Everything from the line with "gray_counter counter(.clk(slow_clk), .reset(btnC), .led(count));" to the end of the data below must be returned exactly as it is, and nothing besides.

= PROVIDED DATA =

--- --- ---

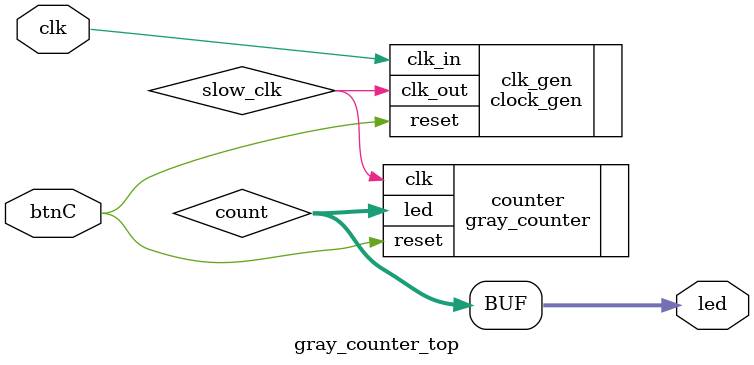
<source format=v>
`timescale 1ns / 1ps


module gray_counter_top(btnC, led, clk);

input btnC, clk;
output wire [2:0] led;
wire slow_clk;
wire [2:0] count;

assign led = count;

clock_gen clk_gen(.clk_in(clk), .reset(btnC), .clk_out(slow_clk));

gray_counter counter(.clk(slow_clk), .reset(btnC), .led(count));


endmodule

</source>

--- --- ---

= SOLUTION =
gray_counter counter(.clk(slow_clk), .reset(btnC), .led(count));


endmodule

</source>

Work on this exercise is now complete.